Computers are easy. People are hard.
Because tech is built on binary code, it presents a pretty simple series of problems: on/off, yes/no, 0/1.
People…are not binary. People are vast soups of insecurity, irritation, pride, integrity, curiosity, resilience, and terror. And they bring all of that to the desk with them.
If you’re managing groups of people, you cannot treat them as interchangeable widgets. In the aggregate, they may appear as a cohesive group, but they are individuals – each as different as a grain of sand.
The bulk of management work is not planning strategy, or roadmaps, or budgets, or anything else. The bulk of management work is handling your people. And if that isn’t done well, the rest is not happening.
What does that mean, practically speaking? Because it’s one thing to acknowledge the complexity of human nature in the workplace, and quite another to harness it and make it work for the organization.
Over the course of my career, I’ve managed teams as small as two and as large as 50. And I’ve come away from that experience with some immutable principles:
- Treat your people like the experts they are. You hired (or inherited) them for a reason. They know what they’re doing, probably better than you do. And that’s okay! They’re there to do the work; you’re there to provide support and direction.
- Listen to them. When they tell you something’s not possible, don’t assume it’s because they’ve tried nothing and are all out of ideas. Sit with them, ask them what solutions they’ve attempted, dig into the system they’re working with and find its limitations.
- Trust them. Most people want to do well. Most people want their projects to succeed. Work has meaning for people. They get a lot of satisfaction out of doing a good job! Yes, there are exceptions, but don’t let those exceptions become the rule.
- If an employee is problematic, drill down on exactly how. Are they derailing meetings and talking over people? Are they quiet and barely contributing? Are they obstinate and blocking things? There are reasons for all of these – and as a manager, you have to be somewhat of a therapist. Find out WHY they’re acting this way. Once you understand the why, you can generally work with them to reduce the problematic behavior. Some common reasons:
- Insecurity. People overcompensate and become loud. Provide reassurance that they are valued and trusted. This reassurance calms the over-talkers and boosts the quiet ones.

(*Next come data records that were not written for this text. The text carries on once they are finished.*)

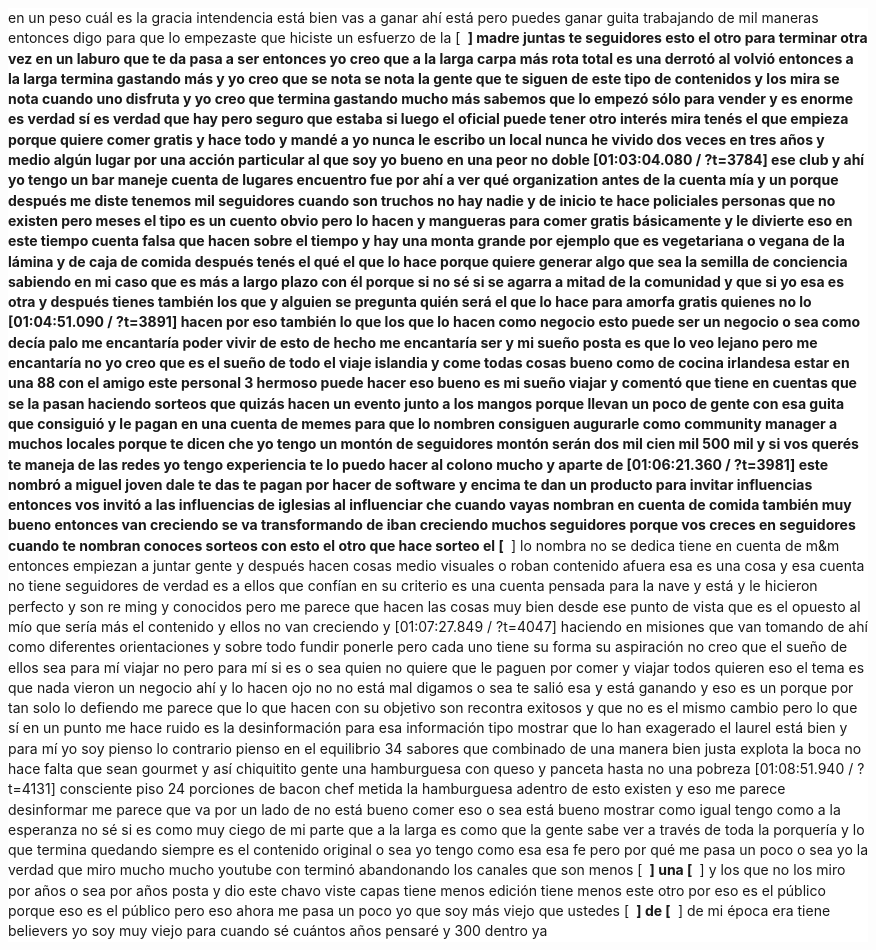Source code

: en un peso cuál es la gracia intendencia está bien vas a ganar ahí está pero puedes ganar guita trabajando de mil maneras entonces digo para que lo empezaste que hiciste un esfuerzo de la [&nbsp;__&nbsp;] madre juntas te seguidores esto el otro para terminar otra vez en un laburo que te da pasa a ser entonces yo creo que a la larga carpa más rota total es una derrotó al volvió entonces a la larga termina gastando más y yo creo que se nota se nota la gente que te siguen de este tipo de contenidos y los mira se nota cuando uno disfruta y yo creo que termina gastando mucho más sabemos que lo empezó sólo para vender y es enorme es verdad sí es verdad que hay pero seguro que estaba si luego el oficial puede tener otro interés mira tenés el que empieza porque quiere comer gratis y hace todo y mandé a yo nunca le escribo un local nunca he vivido dos veces en tres años y medio algún lugar por una acción particular al que soy yo bueno en una peor no doble 
[01:03:04.080 / ?t=3784]
ese club y ahí yo tengo un bar maneje cuenta de lugares encuentro fue por ahí a ver qué organization antes de la cuenta mía y un porque después me diste tenemos mil seguidores cuando son truchos no hay nadie y de inicio te hace policiales personas que no existen pero meses el tipo es un cuento obvio pero lo hacen y mangueras para comer gratis básicamente y le divierte eso en este tiempo cuenta falsa que hacen sobre el tiempo y hay una monta grande por ejemplo que es vegetariana o vegana de la lámina y de caja de comida después tenés el qué el que lo hace porque quiere generar algo que sea la semilla de conciencia sabiendo en mi caso que es más a largo plazo con él porque si no sé si se agarra a mitad de la comunidad y que si yo esa es otra y después tienes también los que y alguien se pregunta quién será el que lo hace para amorfa gratis quienes no lo 
[01:04:51.090 / ?t=3891]
hacen por eso también lo que los que lo hacen como negocio esto puede ser un negocio o sea como decía palo me encantaría poder vivir de esto de hecho me encantaría ser y mi sueño posta es que lo veo lejano pero me encantaría no yo creo que es el sueño de todo el viaje islandia y come todas cosas bueno como de cocina irlandesa estar en una 88 con el amigo este personal 3 hermoso puede hacer eso bueno es mi sueño viajar y comentó que tiene en cuentas que se la pasan haciendo sorteos que quizás hacen un evento junto a los mangos porque llevan un poco de gente con esa guita que consiguió y le pagan en una cuenta de memes para que lo nombren consiguen augurarle como community manager a muchos locales porque te dicen che yo tengo un montón de seguidores montón serán dos mil cien mil 500 mil y si vos querés te maneja de las redes yo tengo experiencia te lo puedo hacer al colono mucho y aparte de 
[01:06:21.360 / ?t=3981]
este nombró a miguel joven dale te das te pagan por hacer de software y encima te dan un producto para invitar influencias entonces vos invitó a las influencias de iglesias al influenciar che cuando vayas nombran en cuenta de comida también muy bueno entonces van creciendo se va transformando de iban creciendo muchos seguidores porque vos creces en seguidores cuando te nombran conoces sorteos con esto el otro que hace sorteo el [&nbsp;__&nbsp;] lo nombra no se dedica tiene en cuenta de m&amp;m entonces empiezan a juntar gente y después hacen cosas medio visuales o roban contenido afuera esa es una cosa y esa cuenta no tiene seguidores de verdad es a ellos que confían en su criterio es una cuenta pensada para la nave y está y le hicieron perfecto y son re ming y conocidos pero me parece que hacen las cosas muy bien desde ese punto de vista que es el opuesto al mío que sería más el contenido y ellos no van creciendo y 
[01:07:27.849 / ?t=4047]
haciendo en misiones que van tomando de ahí como diferentes orientaciones y sobre todo fundir ponerle pero cada uno tiene su forma su aspiración no creo que el sueño de ellos sea para mí viajar no pero para mí si es o sea quien no quiere que le paguen por comer y viajar todos quieren eso el tema es que nada vieron un negocio ahí y lo hacen ojo no no está mal digamos o sea te salió esa y está ganando y eso es un porque por tan solo lo defiendo me parece que lo que hacen con su objetivo son recontra exitosos y que no es el mismo cambio pero lo que sí en un punto me hace ruido es la desinformación para esa información tipo mostrar que lo han exagerado el laurel está bien y para mí yo soy pienso lo contrario pienso en el equilibrio 34 sabores que combinado de una manera bien justa explota la boca no hace falta que sean gourmet y así chiquitito gente una hamburguesa con queso y panceta hasta no una pobreza 
[01:08:51.940 / ?t=4131]
consciente piso 24 porciones de bacon chef metida la hamburguesa adentro de esto existen y eso me parece desinformar me parece que va por un lado de no está bueno comer eso o sea está bueno mostrar como igual tengo como a la esperanza no sé si es como muy ciego de mi parte que a la larga es como que la gente sabe ver a través de toda la porquería y lo que termina quedando siempre es el contenido original o sea yo tengo como esa esa fe pero por qué me pasa un poco o sea yo la verdad que miro mucho mucho youtube con terminó abandonando los canales que son menos [&nbsp;__&nbsp;] una [&nbsp;__&nbsp;] y los que no los miro por años o sea por años posta y dio este chavo viste capas tiene menos edición tiene menos este otro por eso es el público porque eso es el público pero eso ahora me pasa un poco yo que soy más viejo que ustedes [&nbsp;__&nbsp;] de [&nbsp;__&nbsp;] de mi época era tiene believers yo soy muy viejo para cuando sé cuántos años pensaré y 300 dentro ya 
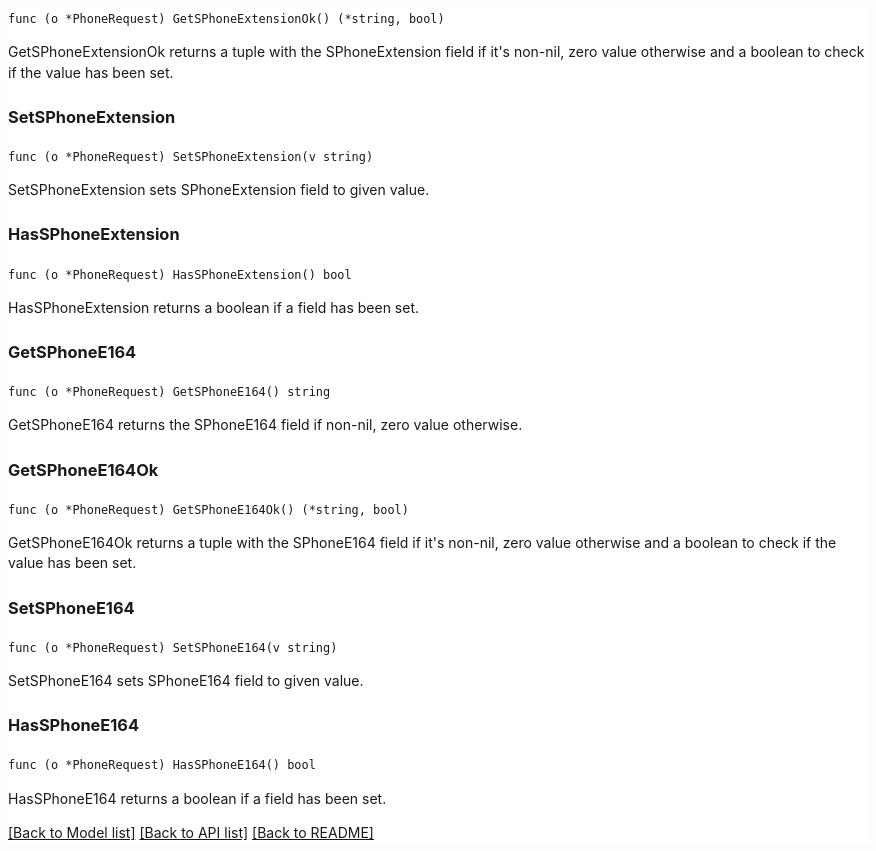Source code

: `func (o *PhoneRequest) GetSPhoneExtensionOk() (*string, bool)`

GetSPhoneExtensionOk returns a tuple with the SPhoneExtension field if it's non-nil, zero value otherwise
and a boolean to check if the value has been set.

### SetSPhoneExtension

`func (o *PhoneRequest) SetSPhoneExtension(v string)`

SetSPhoneExtension sets SPhoneExtension field to given value.

### HasSPhoneExtension

`func (o *PhoneRequest) HasSPhoneExtension() bool`

HasSPhoneExtension returns a boolean if a field has been set.

### GetSPhoneE164

`func (o *PhoneRequest) GetSPhoneE164() string`

GetSPhoneE164 returns the SPhoneE164 field if non-nil, zero value otherwise.

### GetSPhoneE164Ok

`func (o *PhoneRequest) GetSPhoneE164Ok() (*string, bool)`

GetSPhoneE164Ok returns a tuple with the SPhoneE164 field if it's non-nil, zero value otherwise
and a boolean to check if the value has been set.

### SetSPhoneE164

`func (o *PhoneRequest) SetSPhoneE164(v string)`

SetSPhoneE164 sets SPhoneE164 field to given value.

### HasSPhoneE164

`func (o *PhoneRequest) HasSPhoneE164() bool`

HasSPhoneE164 returns a boolean if a field has been set.


[[Back to Model list]](../README.md#documentation-for-models) [[Back to API list]](../README.md#documentation-for-api-endpoints) [[Back to README]](../README.md)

- Resentment. They’ve been doing this work for a long time and perhaps they’ve been passed over for a promotion; perhaps the company is taking a direction they don’t agree with; perhaps it has nothing to do with anything at work and they’ve got other stuff going on. Again, emphasizing that you respect them and trust their viewpoint, even if you yourself can’t act on it, goes a long way towards bringing a recalcitrant employee onto your side. Give them the opportunity to say “I told you so!” – for some people, that brings satisfaction like nothing else.
- When all else fails, be compassionate. Sometimes you will not be able to win an employee over. Sometimes an employee will self-destruct. No matter what, start documenting specific instances and situations, and your responses to each. You’re going to have to explain this to someone – a VP, or HR. If you’ve led your team with trust and respect, the fact that someone is falling apart on your watch will be looked at as the anomaly it is.
- While much of management is therapy-like, you are not, in fact, your employees’ therapist. That is not your role. A lot of companies have Emergency Assistance Programs that connect people with therapists, and part of your job as a manager is working with HR to implement this connection.
- Again, we’re talking about humans. Humans are unpredictable, mysterious, and sometimes unstable. If you’ve done all you can – and documented it – that’s all you can do. HR will take it from there.
If this sounds like a lot – it is! There’s a reason some people prefer to be individual contributors and not managers. It’s not intuitive work, especially in tech environments (which most environments are, these days). Juggling individual personalities, quirks, preferences, and senses of humor – it’s messy, disorganized, and nerve-wracking sometimes. But it boils down to just treating people like people. You’re a person. You can do this.